### Extrait du texte ###

Afin  de  garantir  l’emploi  sur  le  site  de  Belfort  et  le  plan  de  charge  des  sous‐traitants  de  cet établissement et d’assurer la pérennité et le développement d’un pôle d’étude et de production de motrices  et  de  locomotives  sur  le  territoire  français  répondant  aux  besoins  de  transport,  de mobilité et de développement écologique et durable de notre temps, le Parti communiste français propose :
 Qu’un moratoire sur la décision de fermeture du site de Belfort, soit immédiatement instauré.
 Qu’une table ronde multi‐partite soit mise en place afin d’élaborer des propositions alternatives immédiates, ainsi sur le transport ferroviaire du futur et de suivre le respect des engagements pris.
 Qu’afin de pérenniser la production à Belfort entre 2018 et la sortie des exemplaires de série du TGV du futur, l’État impose à la SNCF la renégociation du marché de 44 locomotives de la filiale franco‐allemande de la SNCF, Akiem, pour qu’au moins la moitié de la commande aille à Alstom et qu’il fasse pression sur Alstom afin de produire à Belfort une partie des 1600 locomotives du contrat passé avec l’Inde.

###

▶ **Exercice proposé**:
Rédigez la suite du texte sur le maintien de la production ferroviaire à Belfort, en reprenant après sa dernière proposition.

### Jeu de données ###

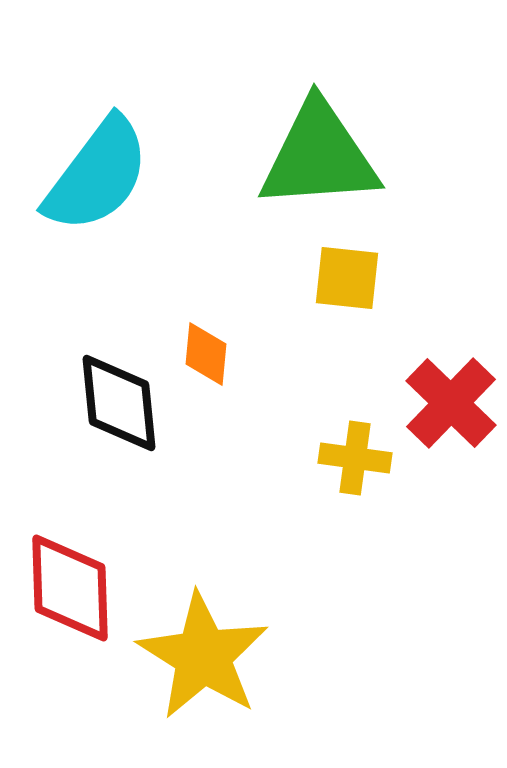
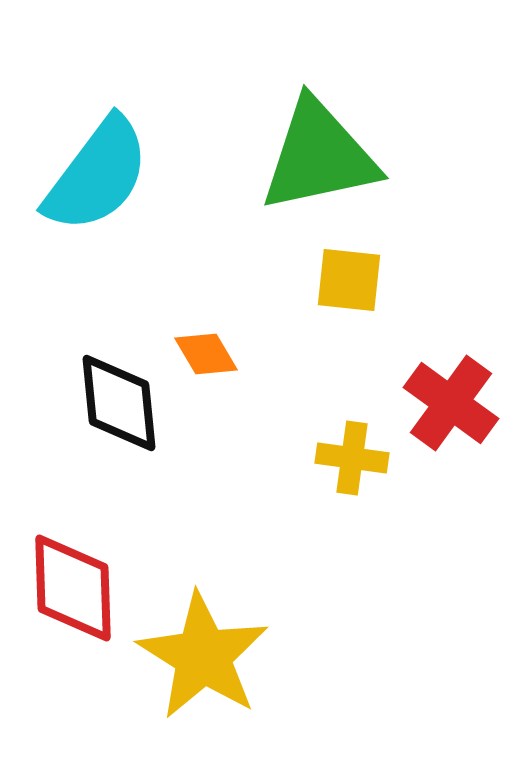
green triangle: rotated 8 degrees counterclockwise
yellow square: moved 2 px right, 2 px down
orange diamond: rotated 36 degrees counterclockwise
red cross: rotated 8 degrees counterclockwise
yellow cross: moved 3 px left
red diamond: moved 3 px right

###

▶ **Résultat attendu**:
 Que les compétences permettant la production de locomotives et de motrices de TVG sur le site de Belfort soient préservées et développées par des embauches de jeunes afin de permettre la transmission  des  savoir‐faire.  Des  investissements  productifs  novateurs  doivent  être  mis  en place sur le site ainsi qu’une augmentation des dépenses de R&D.
 La  constitution  d’un  pôle  public  de  l’industrie  ferroviaire  formé  d’Alstom  –  dont  la nationalisation  s’impose  en  tant  qu’entreprise  stratégique,  y  compris  via  une  prise  de participation de la SNCF et de la RATP –, de Bombardier France et de Siemens‐France qui aurait vocation  a  participer  à  la  construction  d’un  « Airbus »  du  matériel  roulant  européen  avec,  entre autres, l’allemand Siemens et l’espagnol DAF, en particulier en mutualisant les investissements en R&D mais en développant tous les sites de production.  Un grand plan de développement des infrastructures ferroviaires doit être élaboré et s’articuler avec un plan européen que la Banque centrale européenne doit contribuer à financer pour tous les  pays  de  l’Union  européenne,  avec  une  partie  des  80  milliards  d’euros  qu’elle  crée  chaque mois.

 Les  banques publiques et l’État actionnaire  doivent financer  les contre  propositions  (dépenses de R&D, investissements matériels) avec un crédit à taux proche de zéro pour les banques et des dividendes très faibles pour l’État et les autres actionnaires. Un allègement des frais financiers du système ferroviaire doit être engagé par une renégociation de la dette bancaire.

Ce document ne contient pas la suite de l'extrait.